(Records from a dataset)
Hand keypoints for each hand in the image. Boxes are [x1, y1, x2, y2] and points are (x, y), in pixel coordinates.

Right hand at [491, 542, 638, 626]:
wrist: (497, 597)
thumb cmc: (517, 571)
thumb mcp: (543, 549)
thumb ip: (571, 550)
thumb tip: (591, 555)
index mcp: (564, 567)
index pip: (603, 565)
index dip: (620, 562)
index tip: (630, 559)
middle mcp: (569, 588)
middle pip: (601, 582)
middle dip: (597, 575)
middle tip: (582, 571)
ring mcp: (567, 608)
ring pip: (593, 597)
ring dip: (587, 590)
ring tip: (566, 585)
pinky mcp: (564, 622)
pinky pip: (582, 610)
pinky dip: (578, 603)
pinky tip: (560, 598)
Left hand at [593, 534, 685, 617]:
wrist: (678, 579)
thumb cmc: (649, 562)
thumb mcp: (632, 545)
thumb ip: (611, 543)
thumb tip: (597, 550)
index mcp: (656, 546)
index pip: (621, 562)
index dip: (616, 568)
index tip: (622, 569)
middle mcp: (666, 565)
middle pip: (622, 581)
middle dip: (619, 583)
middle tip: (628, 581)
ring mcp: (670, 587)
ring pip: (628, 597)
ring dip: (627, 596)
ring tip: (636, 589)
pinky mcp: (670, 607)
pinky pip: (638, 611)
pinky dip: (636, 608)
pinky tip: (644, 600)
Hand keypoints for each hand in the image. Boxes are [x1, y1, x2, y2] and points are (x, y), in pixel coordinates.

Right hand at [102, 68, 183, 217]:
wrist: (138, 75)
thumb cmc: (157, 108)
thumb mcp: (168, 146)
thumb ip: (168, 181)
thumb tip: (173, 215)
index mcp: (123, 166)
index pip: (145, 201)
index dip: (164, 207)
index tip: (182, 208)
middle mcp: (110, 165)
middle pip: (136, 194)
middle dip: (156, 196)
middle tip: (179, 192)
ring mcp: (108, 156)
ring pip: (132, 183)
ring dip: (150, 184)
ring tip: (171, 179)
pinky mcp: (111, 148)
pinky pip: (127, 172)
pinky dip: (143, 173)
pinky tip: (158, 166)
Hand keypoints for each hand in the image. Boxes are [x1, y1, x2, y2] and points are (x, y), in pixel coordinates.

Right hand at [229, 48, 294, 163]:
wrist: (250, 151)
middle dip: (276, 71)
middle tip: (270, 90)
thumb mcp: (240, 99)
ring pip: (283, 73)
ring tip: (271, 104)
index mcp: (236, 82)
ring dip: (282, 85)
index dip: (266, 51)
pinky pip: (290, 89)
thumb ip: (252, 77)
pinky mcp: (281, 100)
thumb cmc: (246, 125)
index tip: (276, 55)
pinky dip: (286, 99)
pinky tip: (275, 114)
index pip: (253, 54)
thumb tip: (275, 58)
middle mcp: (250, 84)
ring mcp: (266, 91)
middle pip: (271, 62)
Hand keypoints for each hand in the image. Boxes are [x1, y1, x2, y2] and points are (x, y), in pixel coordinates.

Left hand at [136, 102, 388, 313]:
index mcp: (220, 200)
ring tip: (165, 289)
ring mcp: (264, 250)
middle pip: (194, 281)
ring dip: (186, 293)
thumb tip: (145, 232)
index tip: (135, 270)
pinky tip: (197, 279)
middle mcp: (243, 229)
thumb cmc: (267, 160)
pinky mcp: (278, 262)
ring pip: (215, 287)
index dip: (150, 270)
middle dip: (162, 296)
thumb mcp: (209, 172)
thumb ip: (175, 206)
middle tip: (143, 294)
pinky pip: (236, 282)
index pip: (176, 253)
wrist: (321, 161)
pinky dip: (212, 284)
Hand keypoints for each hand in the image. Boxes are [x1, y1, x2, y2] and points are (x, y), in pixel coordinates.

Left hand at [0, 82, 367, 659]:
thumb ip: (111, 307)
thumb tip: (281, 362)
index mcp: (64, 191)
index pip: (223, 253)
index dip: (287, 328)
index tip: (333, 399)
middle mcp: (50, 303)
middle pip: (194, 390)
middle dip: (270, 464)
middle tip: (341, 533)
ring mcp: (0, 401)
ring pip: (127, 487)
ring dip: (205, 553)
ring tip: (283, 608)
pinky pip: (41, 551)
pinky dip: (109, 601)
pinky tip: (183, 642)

---

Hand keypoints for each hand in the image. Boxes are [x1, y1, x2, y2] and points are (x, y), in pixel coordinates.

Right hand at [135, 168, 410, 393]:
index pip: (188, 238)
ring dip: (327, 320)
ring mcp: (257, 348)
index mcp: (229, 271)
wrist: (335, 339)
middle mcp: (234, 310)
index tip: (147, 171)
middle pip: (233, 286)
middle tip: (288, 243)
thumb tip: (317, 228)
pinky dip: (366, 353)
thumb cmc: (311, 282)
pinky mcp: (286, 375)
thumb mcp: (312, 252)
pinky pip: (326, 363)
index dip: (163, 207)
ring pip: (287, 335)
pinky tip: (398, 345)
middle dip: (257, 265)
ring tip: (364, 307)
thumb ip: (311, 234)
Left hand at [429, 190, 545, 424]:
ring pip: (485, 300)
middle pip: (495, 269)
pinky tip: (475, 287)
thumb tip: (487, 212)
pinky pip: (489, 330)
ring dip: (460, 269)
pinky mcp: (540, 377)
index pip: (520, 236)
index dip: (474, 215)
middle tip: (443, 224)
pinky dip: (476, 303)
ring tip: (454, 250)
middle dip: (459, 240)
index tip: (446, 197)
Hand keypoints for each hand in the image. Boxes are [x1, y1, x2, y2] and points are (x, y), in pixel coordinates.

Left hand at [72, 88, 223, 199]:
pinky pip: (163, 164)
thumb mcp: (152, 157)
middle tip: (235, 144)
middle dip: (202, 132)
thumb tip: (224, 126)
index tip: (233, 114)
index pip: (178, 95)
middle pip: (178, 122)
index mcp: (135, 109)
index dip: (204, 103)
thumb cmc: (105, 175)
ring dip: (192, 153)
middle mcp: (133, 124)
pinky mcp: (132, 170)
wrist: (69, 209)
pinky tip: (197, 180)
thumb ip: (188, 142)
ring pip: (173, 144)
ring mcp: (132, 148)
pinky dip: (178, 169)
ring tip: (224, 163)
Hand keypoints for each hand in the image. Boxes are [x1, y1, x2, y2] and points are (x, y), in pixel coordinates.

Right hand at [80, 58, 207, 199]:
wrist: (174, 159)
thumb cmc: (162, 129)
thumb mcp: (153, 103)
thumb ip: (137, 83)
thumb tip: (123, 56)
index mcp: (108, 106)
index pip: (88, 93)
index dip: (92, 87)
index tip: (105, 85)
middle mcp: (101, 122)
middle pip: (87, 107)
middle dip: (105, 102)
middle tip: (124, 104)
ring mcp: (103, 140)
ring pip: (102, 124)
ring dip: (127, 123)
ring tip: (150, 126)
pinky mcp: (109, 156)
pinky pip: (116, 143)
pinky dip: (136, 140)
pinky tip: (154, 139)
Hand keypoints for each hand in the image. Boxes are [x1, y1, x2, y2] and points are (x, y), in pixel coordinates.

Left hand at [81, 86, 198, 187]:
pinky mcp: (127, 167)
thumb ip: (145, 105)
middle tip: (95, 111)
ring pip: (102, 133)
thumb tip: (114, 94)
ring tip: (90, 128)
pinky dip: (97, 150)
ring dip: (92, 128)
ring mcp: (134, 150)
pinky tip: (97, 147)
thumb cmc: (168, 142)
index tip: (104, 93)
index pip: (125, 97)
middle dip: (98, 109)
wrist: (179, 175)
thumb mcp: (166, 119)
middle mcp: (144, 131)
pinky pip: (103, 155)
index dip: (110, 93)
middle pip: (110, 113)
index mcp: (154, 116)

==

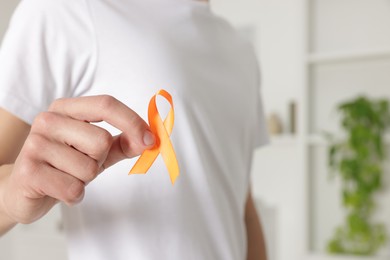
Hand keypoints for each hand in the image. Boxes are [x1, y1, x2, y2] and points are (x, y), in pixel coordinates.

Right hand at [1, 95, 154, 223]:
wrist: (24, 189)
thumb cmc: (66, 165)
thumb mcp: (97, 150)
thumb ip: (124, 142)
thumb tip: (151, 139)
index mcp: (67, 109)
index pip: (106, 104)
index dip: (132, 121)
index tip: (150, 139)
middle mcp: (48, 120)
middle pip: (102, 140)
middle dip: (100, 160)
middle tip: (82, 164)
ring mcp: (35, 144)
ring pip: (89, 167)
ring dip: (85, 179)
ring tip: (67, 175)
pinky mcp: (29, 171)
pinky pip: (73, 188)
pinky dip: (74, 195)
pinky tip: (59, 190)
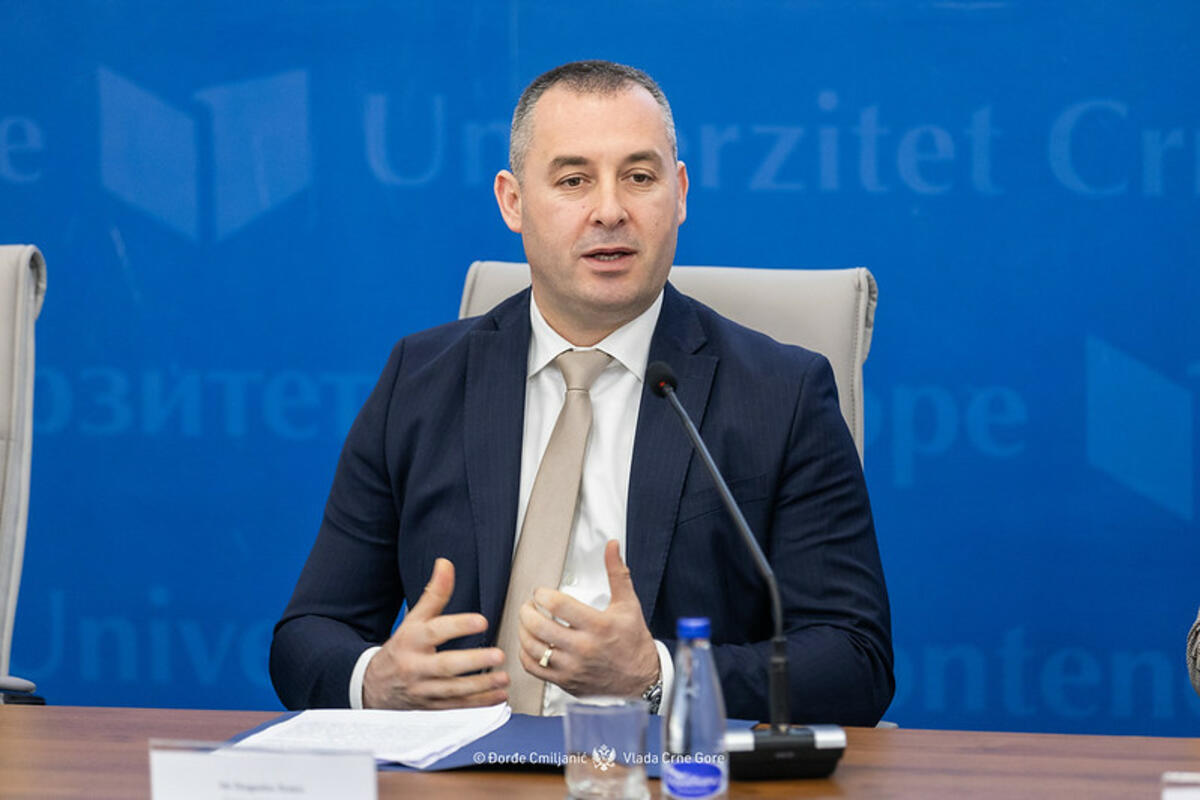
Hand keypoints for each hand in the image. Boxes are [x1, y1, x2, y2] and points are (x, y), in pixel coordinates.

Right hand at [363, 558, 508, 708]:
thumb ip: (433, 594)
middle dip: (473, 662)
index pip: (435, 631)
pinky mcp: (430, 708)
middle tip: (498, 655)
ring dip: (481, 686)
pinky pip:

What you need to do
Copy out, word for word, the part of the entries above that begins at the line with "ring mcp: (134, 150)" and ends at the line with "index mcp: (154, 116)", including both.

Expected output
ring mcp: (134, 150)
pinky tip: (97, 147)
thumb cmc: (168, 142)
index tip: (104, 93)
index pip: (125, 97)
middle dip: (98, 109)
wrist: (179, 175)
thumb mcp: (166, 119)
middle mcp: (144, 131)
pinky pip: (103, 155)
index dip: (110, 93)
middle pip: (110, 113)
index mcp: (154, 116)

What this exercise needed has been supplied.